What does 'Hawkish' monetary policy stance mean?
Correct Answer: D. Favoring higher interest rates to control inflation
• **Hawkish = favoring higher interest rates to control inflation** — a hawkish MPC member or stance prioritizes bringing CPI down to target even if it means slowing growth or tightening credit conditions. • **Hawkish vs. Dovish** — Dovish (B) is the opposite: prefers lower rates to boost growth and employment; Neutral (C) means no clear bias toward hikes or cuts; Hawkish signals upcoming rate hikes or resistance to cuts. • In MPC meeting minutes, when members cite persistent core inflation or risks to the 4% target, they are expressing a hawkish view. • 💡 Currency devaluation (A) is an exchange rate/forex policy concept, not a monetary policy stance label; lower rates for growth (B) is Dovish — the exact opposite of Hawkish; neutral stance (C) is its own distinct category.
The Monetary Policy Committee meets how many times a year (minimum)?

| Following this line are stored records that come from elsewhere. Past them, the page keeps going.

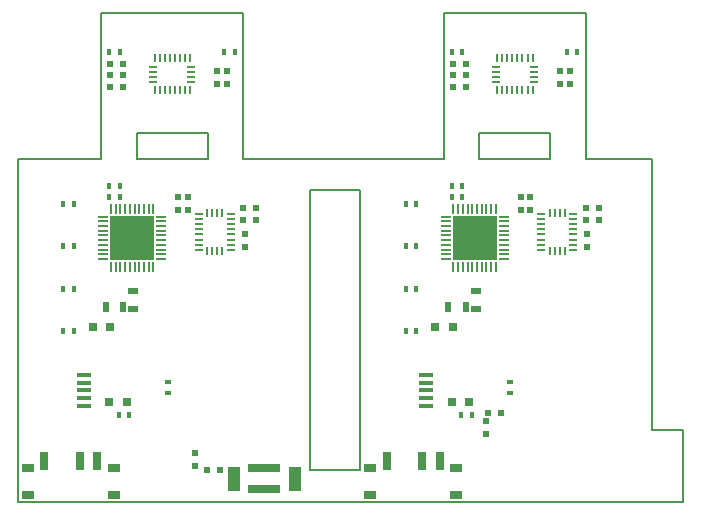
<source format=gbr>
%TF.GenerationSoftware,KiCad,Pcbnew,4.0.7*%
%TF.CreationDate,2019-06-15T20:20:24-05:00*%
%TF.ProjectId,GolfGloveMainBoardV1.0.0,476F6C66476C6F76654D61696E426F61,rev?*%
%TF.FileFunction,Paste,Top*%
%FSLAX46Y46*%
G04 Gerber Fmt 4.6, Leading zero omitted, Abs format (unit mm)*
G04 Created by KiCad (PCBNEW 4.0.7) date 06/15/19 20:20:24*
%MOMM*%
%LPD*%
G01*
G04 APERTURE LIST*
%ADD10C,0.100000*%
%ADD11C,0.150000*%
%ADD12R,0.700000X1.500000*%
%ADD13R,1.000000X0.800000*%
%ADD14R,0.400000X0.600000*%
%ADD15R,0.600000X0.400000*%
%ADD16R,0.900000X0.500000*%
%ADD17R,0.500000X0.900000*%
%ADD18R,1.300000X0.450000*%
%ADD19R,0.800000X0.750000*%
%ADD20R,0.600000X0.500000*%
%ADD21R,0.500000X0.600000*%
%ADD22R,0.280000X0.780000*%
%ADD23R,0.780000X0.280000*%
%ADD24R,0.220000X0.810000*%
%ADD25R,0.810000X0.220000*%
%ADD26R,3.700000X3.700000*%
%ADD27R,1.000000X2.000000*%
%ADD28R,2.800000X0.700000*%
G04 APERTURE END LIST*
D10*
D11*
X156650000Y-73250000D02*
X156650000Y-50250000D01*
X159250000Y-79300000D02*
X156650000Y-79300000D01*
X159250000Y-73250000D02*
X159250000Y-79300000D01*
X156650000Y-73250000D02*
X159250000Y-73250000D01*
X131900000Y-76625000D02*
X131900000Y-75525000D01*
X127650000Y-76625000D02*
X131900000Y-76625000D01*
X127650000Y-52875000D02*
X127650000Y-76625000D01*
X131900000Y-75525000D02*
X131900000Y-52875000D01*
X127650000Y-52875000D02*
X131900000Y-52875000D01*
X131900000Y-50250000D02*
X127650000Y-50250000D01*
X156650000Y-79300000D02*
X102900000Y-79300000D01*
X139000000Y-48100000D02*
X139000000Y-37900000D01*
X139000000Y-37900000D02*
X151000000Y-37900000D01*
X151000000Y-37900000D02*
X151000000Y-48100000D01*
X131900000Y-50250000D02*
X139000000Y-50250000D01*
X139000000Y-50250000D02*
X139000000Y-48100000D01*
X151000000Y-48100000D02*
X151000000Y-50250000D01*
X151000000Y-50250000D02*
X156650000Y-50250000D01*
X142000000Y-48100000D02*
X142000000Y-50275000D01*
X148000000Y-48100000D02*
X148000000Y-50250000D01*
X148000000Y-50275000D02*
X142000000Y-50275000D01*
X142000000Y-48100000D02*
X148000000Y-48100000D01*
X113000000Y-48100000D02*
X119000000Y-48100000D01*
X119000000Y-50275000D02*
X113000000Y-50275000D01*
X119000000Y-48100000D02*
X119000000Y-50250000D01*
X113000000Y-48100000D02*
X113000000Y-50275000D01*
X122000000Y-50250000D02*
X127650000Y-50250000D01*
X122000000Y-48100000D02*
X122000000Y-50250000D01*
X110000000Y-50250000D02*
X110000000Y-48100000D01*
X102900000Y-50250000D02*
X110000000Y-50250000D01*
X102900000Y-50250000D02*
X102900000Y-50350000D01*
X102900000Y-50350000D02*
X102900000Y-79300000D01*
X122000000Y-37900000D02*
X122000000Y-48100000D01*
X110000000Y-37900000D02*
X122000000Y-37900000D01*
X110000000Y-48100000D02*
X110000000Y-37900000D01*
D10*
G36*
X141780038Y-55460000D02*
X143090000Y-55460000D01*
X143090000Y-56769962D01*
X141780038Y-56769962D01*
X141780038Y-55460000D01*
G37*
G36*
X140109210Y-55460000D02*
X141420000Y-55460000D01*
X141420000Y-56769905D01*
X140109210Y-56769905D01*
X140109210Y-55460000D01*
G37*
G36*
X140109950Y-57130000D02*
X141420000Y-57130000D01*
X141420000Y-58440050D01*
X140109950Y-58440050D01*
X140109950Y-57130000D01*
G37*
G36*
X141780230Y-57130000D02*
X143090000Y-57130000D01*
X143090000Y-58441910D01*
X141780230Y-58441910D01*
X141780230Y-57130000D01*
G37*
G36*
X112780038Y-55460000D02*
X114090000Y-55460000D01*
X114090000Y-56769962D01*
X112780038Y-56769962D01*
X112780038Y-55460000D01*
G37*
G36*
X111109210Y-55460000D02*
X112420000Y-55460000D01*
X112420000Y-56769905D01*
X111109210Y-56769905D01*
X111109210Y-55460000D01*
G37*
G36*
X111109950Y-57130000D02*
X112420000Y-57130000D01*
X112420000Y-58440050D01*
X111109950Y-58440050D01*
X111109950Y-57130000D01*
G37*
G36*
X112780230Y-57130000D02*
X114090000Y-57130000D01*
X114090000Y-58441910D01*
X112780230Y-58441910D01*
X112780230Y-57130000D01*
G37*
D12*
X134150000Y-75820000D03*
X137150000Y-75820000D03*
X138650000Y-75820000D03*
D13*
X132750000Y-78680000D03*
X140050000Y-78680000D03*
X140050000Y-76470000D03*
X132750000Y-76470000D03*
D14*
X140475000Y-71925000D03*
X141375000Y-71925000D03*
X150300000Y-41250000D03*
X149400000Y-41250000D03*
X139650000Y-41250000D03*
X140550000Y-41250000D03*
X136650000Y-64850000D03*
X135750000Y-64850000D03*
X136650000Y-61250000D03*
X135750000Y-61250000D03*
X136650000Y-57650000D03*
X135750000Y-57650000D03*
X136650000Y-54050000D03*
X135750000Y-54050000D03*
X140550000Y-52600000D03*
X139650000Y-52600000D03*
X140550000Y-53500000D03*
X139650000Y-53500000D03*
D15*
X144600000Y-69150000D03*
X144600000Y-70050000D03*
D16*
X141700000Y-62950000D03*
X141700000Y-61450000D03*
D17*
X140850000Y-62800000D03*
X139350000Y-62800000D03*
D18*
X137500000Y-68550000D03*
X137500000Y-69200000D03*
X137500000Y-69850000D03*
X137500000Y-70500000D03*
X137500000Y-71150000D03*
D19*
X141150000Y-70825000D03*
X139650000Y-70825000D03*
X138250000Y-64525000D03*
X139750000Y-64525000D03*
D20*
X143850000Y-71800000D03*
X142750000Y-71800000D03*
D21*
X142600000Y-72475000D03*
X142600000Y-73575000D03*
D20*
X140850000Y-44150000D03*
X139750000Y-44150000D03*
D21*
X149650000Y-42800000D03*
X149650000Y-43900000D03*
X148800000Y-42800000D03*
X148800000Y-43900000D03*
D20*
X140850000Y-42250000D03*
X139750000Y-42250000D03*
X139750000Y-43200000D03*
X140850000Y-43200000D03*
D21*
X151150000Y-57750000D03*
X151150000Y-56650000D03*
D20*
X152100000Y-55400000D03*
X151000000Y-55400000D03*
D21*
X146300000Y-54550000D03*
X146300000Y-53450000D03*
D20*
X152100000Y-54400000D03*
X151000000Y-54400000D03*
D22*
X146505000Y-44445000D03*
D23*
X146595000Y-43745000D03*
X146595000Y-43315000D03*
X146595000Y-42885000D03*
X146595000Y-42455000D03*
D22*
X146505000Y-41755000D03*
X146075000Y-41755000D03*
X145645000Y-41755000D03*
X145215000Y-41755000D03*
X144785000Y-41755000D03*
X144355000Y-41755000D03*
X143925000Y-41755000D03*
X143495000Y-41755000D03*
D23*
X143405000Y-42455000D03*
X143405000Y-42885000D03*
X143405000Y-43315000D03*
X143405000Y-43745000D03*
D22*
X143495000Y-44445000D03*
X143925000Y-44445000D03*
X144355000Y-44445000D03*
X144785000Y-44445000D03*
X145215000Y-44445000D03*
X145645000Y-44445000D03*
X146075000Y-44445000D03*
D24*
X139800000Y-59405000D03*
X140200000Y-59405000D03*
X140600000Y-59405000D03*
X141000000Y-59405000D03*
X141400000Y-59405000D03*
X141800000Y-59405000D03*
X142200000Y-59405000D03*
X142600000Y-59405000D03*
X143000000Y-59405000D03*
X143400000Y-59405000D03*
X143400000Y-54495000D03*
X143000000Y-54495000D03*
X142600000Y-54495000D03*
X142200000Y-54495000D03*
X141800000Y-54495000D03*
X141400000Y-54495000D03*
X141000000Y-54495000D03*
X140600000Y-54495000D03*
X140200000Y-54495000D03*
X139800000Y-54495000D03*
D25*
X139145000Y-55150000D03*
X139145000Y-55550000D03*
X139145000Y-55950000D03*
X139145000Y-56350000D03*
X139145000Y-56750000D03*
X139145000Y-57150000D03*
X139145000Y-57550000D03*
X139145000Y-57950000D03*
X139145000Y-58350000D03*
X139145000Y-58750000D03*
X144055000Y-58750000D03*
X144055000Y-58350000D03*
X144055000Y-57950000D03*
X144055000Y-57550000D03*
X144055000Y-57150000D03*
X144055000Y-56750000D03*
X144055000Y-56350000D03*
X144055000Y-55950000D03*
X144055000Y-55550000D03*
X144055000Y-55150000D03*
D26*
X141600000Y-56950000D03*
D23*
X149945000Y-54945000D03*
D22*
X149245000Y-54855000D03*
X148815000Y-54855000D03*
X148385000Y-54855000D03*
X147955000Y-54855000D03*
D23*
X147255000Y-54945000D03*
X147255000Y-55375000D03*
X147255000Y-55805000D03*
X147255000Y-56235000D03*
X147255000Y-56665000D03*
X147255000Y-57095000D03*
X147255000Y-57525000D03*
X147255000Y-57955000D03*
D22*
X147955000Y-58045000D03*
X148385000Y-58045000D03*
X148815000Y-58045000D03*
X149245000Y-58045000D03*
D23*
X149945000Y-57955000D03*
X149945000Y-57525000D03*
X149945000Y-57095000D03*
X149945000Y-56665000D03*
X149945000Y-56235000D03*
X149945000Y-55805000D03*
X149945000Y-55375000D03*
D21*
X145500000Y-54550000D03*
X145500000Y-53450000D03*
X116500000Y-54550000D03*
X116500000Y-53450000D03*
D23*
X120945000Y-54945000D03*
D22*
X120245000Y-54855000D03*
X119815000Y-54855000D03*
X119385000Y-54855000D03*
X118955000Y-54855000D03*
D23*
X118255000Y-54945000D03*
X118255000Y-55375000D03*
X118255000Y-55805000D03*
X118255000Y-56235000D03*
X118255000Y-56665000D03*
X118255000Y-57095000D03*
X118255000Y-57525000D03*
X118255000Y-57955000D03*
D22*
X118955000Y-58045000D03*
X119385000Y-58045000D03*
X119815000Y-58045000D03*
X120245000Y-58045000D03*
D23*
X120945000Y-57955000D03*
X120945000Y-57525000D03*
X120945000Y-57095000D03*
X120945000Y-56665000D03*
X120945000Y-56235000D03*
X120945000Y-55805000D03*
X120945000Y-55375000D03*
D24*
X110800000Y-59405000D03*
X111200000Y-59405000D03*
X111600000Y-59405000D03*
X112000000Y-59405000D03*
X112400000Y-59405000D03*
X112800000Y-59405000D03*
X113200000Y-59405000D03*
X113600000Y-59405000D03*
X114000000Y-59405000D03*
X114400000Y-59405000D03*
X114400000Y-54495000D03*
X114000000Y-54495000D03*
X113600000Y-54495000D03*
X113200000Y-54495000D03*
X112800000Y-54495000D03*
X112400000Y-54495000D03*
X112000000Y-54495000D03*
X111600000Y-54495000D03*
X111200000Y-54495000D03*
X110800000Y-54495000D03*
D25*
X110145000Y-55150000D03*
X110145000Y-55550000D03*
X110145000Y-55950000D03*
X110145000Y-56350000D03*
X110145000Y-56750000D03*
X110145000Y-57150000D03*
X110145000Y-57550000D03*
X110145000Y-57950000D03*
X110145000Y-58350000D03*
X110145000Y-58750000D03*
X115055000Y-58750000D03*
X115055000Y-58350000D03*
X115055000Y-57950000D03*
X115055000Y-57550000D03*
X115055000Y-57150000D03*
X115055000Y-56750000D03*
X115055000Y-56350000D03*
X115055000Y-55950000D03*
X115055000Y-55550000D03*
X115055000Y-55150000D03*
D26*
X112600000Y-56950000D03*
D22*
X117505000Y-44445000D03*
D23*
X117595000Y-43745000D03*
X117595000Y-43315000D03*
X117595000Y-42885000D03*
X117595000Y-42455000D03*
D22*
X117505000Y-41755000D03*
X117075000Y-41755000D03*
X116645000Y-41755000D03*
X116215000Y-41755000D03*
X115785000Y-41755000D03*
X115355000Y-41755000D03*
X114925000Y-41755000D03*
X114495000Y-41755000D03*
D23*
X114405000Y-42455000D03*
X114405000Y-42885000D03*
X114405000Y-43315000D03*
X114405000Y-43745000D03*
D22*
X114495000Y-44445000D03*
X114925000Y-44445000D03*
X115355000Y-44445000D03*
X115785000Y-44445000D03*
X116215000Y-44445000D03*
X116645000Y-44445000D03*
X117075000Y-44445000D03*
D20*
X123100000Y-54400000D03*
X122000000Y-54400000D03*
D21*
X117300000Y-54550000D03*
X117300000Y-53450000D03*
D20*
X123100000Y-55400000D03*
X122000000Y-55400000D03*
D21*
X122150000Y-57750000D03*
X122150000Y-56650000D03*
D20*
X110750000Y-43200000D03*
X111850000Y-43200000D03*
X111850000Y-42250000D03*
X110750000Y-42250000D03*
D21*
X119800000Y-42800000D03*
X119800000Y-43900000D03*
X120650000Y-42800000D03*
X120650000Y-43900000D03*
D20*
X111850000Y-44150000D03*
X110750000Y-44150000D03*
X118900000Y-76575000D03*
X120000000Y-76575000D03*
D21*
X117950000Y-75175000D03*
X117950000Y-76275000D03*
D19*
X109250000Y-64525000D03*
X110750000Y-64525000D03*
X112150000Y-70825000D03*
X110650000Y-70825000D03*
D18*
X108500000Y-68550000D03*
X108500000Y-69200000D03*
X108500000Y-69850000D03*
X108500000Y-70500000D03*
X108500000Y-71150000D03*
D17*
X111850000Y-62800000D03*
X110350000Y-62800000D03*
D16*
X112700000Y-62950000D03*
X112700000Y-61450000D03*
D15*
X115600000Y-69150000D03*
X115600000Y-70050000D03*
D14*
X111550000Y-53500000D03*
X110650000Y-53500000D03*
X111550000Y-52600000D03*
X110650000Y-52600000D03*
X107650000Y-54050000D03*
X106750000Y-54050000D03*
X107650000Y-57650000D03*
X106750000Y-57650000D03*
X107650000Y-61250000D03*
X106750000Y-61250000D03*
X107650000Y-64850000D03*
X106750000Y-64850000D03*
X110650000Y-41250000D03*
X111550000Y-41250000D03*
X121300000Y-41250000D03*
X120400000Y-41250000D03*
X111475000Y-71925000D03*
X112375000Y-71925000D03*
D12*
X105150000Y-75820000D03*
X108150000Y-75820000D03*
X109650000Y-75820000D03*
D13*
X103750000Y-78680000D03*
X111050000Y-78680000D03*
X111050000Y-76470000D03*
X103750000Y-76470000D03*
D27*
X121200000Y-77325000D03*
X126400000Y-77325000D03*
D28*
X123800000Y-76475000D03*
X123800000Y-78175000D03*
M02*

</source>
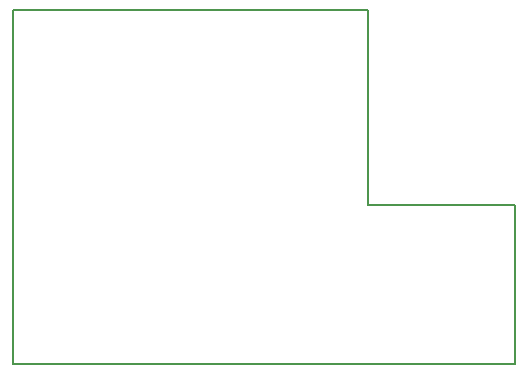
<source format=gm1>
G04 #@! TF.FileFunction,Profile,NP*
%FSLAX46Y46*%
G04 Gerber Fmt 4.6, Leading zero omitted, Abs format (unit mm)*
G04 Created by KiCad (PCBNEW 4.0.2-stable) date Mon 25 Apr 2016 11:01:57 AM AKDT*
%MOMM*%
G01*
G04 APERTURE LIST*
%ADD10C,0.100000*%
%ADD11C,0.150000*%
G04 APERTURE END LIST*
D10*
D11*
X190000000Y-112500000D02*
X172500000Y-112500000D01*
X190000000Y-111500000D02*
X190000000Y-112500000D01*
X190000000Y-99000000D02*
X190000000Y-111500000D01*
X177500000Y-99000000D02*
X190000000Y-99000000D01*
X177500000Y-97500000D02*
X177500000Y-99000000D01*
X172500000Y-82500000D02*
X177500000Y-82500000D01*
X172500000Y-112500000D02*
X147500000Y-112500000D01*
X177500000Y-82500000D02*
X177500000Y-97500000D01*
X147500000Y-82500000D02*
X172500000Y-82500000D01*
X147500000Y-112500000D02*
X147500000Y-82500000D01*
M02*

</source>
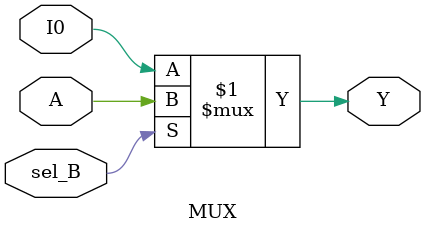
<source format=sv>
module MUX(input wire A, I0,
           input wire sel_B,
           output reg Y);
  
  assign Y = sel_B ? A : I0;
  
endmodule

</source>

Correct Answer: B. 4 times
• **Minimum 4 times per year** = the RBI Act mandates MPC must meet at least 4 times in each financial year to review the policy stance and decide the repo rate. • **In practice, 6 meetings** — RBI schedules MPC meetings every two months (bi-monthly), resulting in 6 meetings per year; each meeting lasts 3 days with the rate decision announced on the final day. • After each meeting, minutes are released within 14 days, and each member must publish their voting rationale — ensuring transparency and accountability. • 💡 2 times (A) is below the legal minimum; 12 times (C) would mean monthly meetings — that is the US Fed's FOMC schedule, not MPC's; 6 times (D) is the actual practice but not the statutory minimum — the legal floor is 4.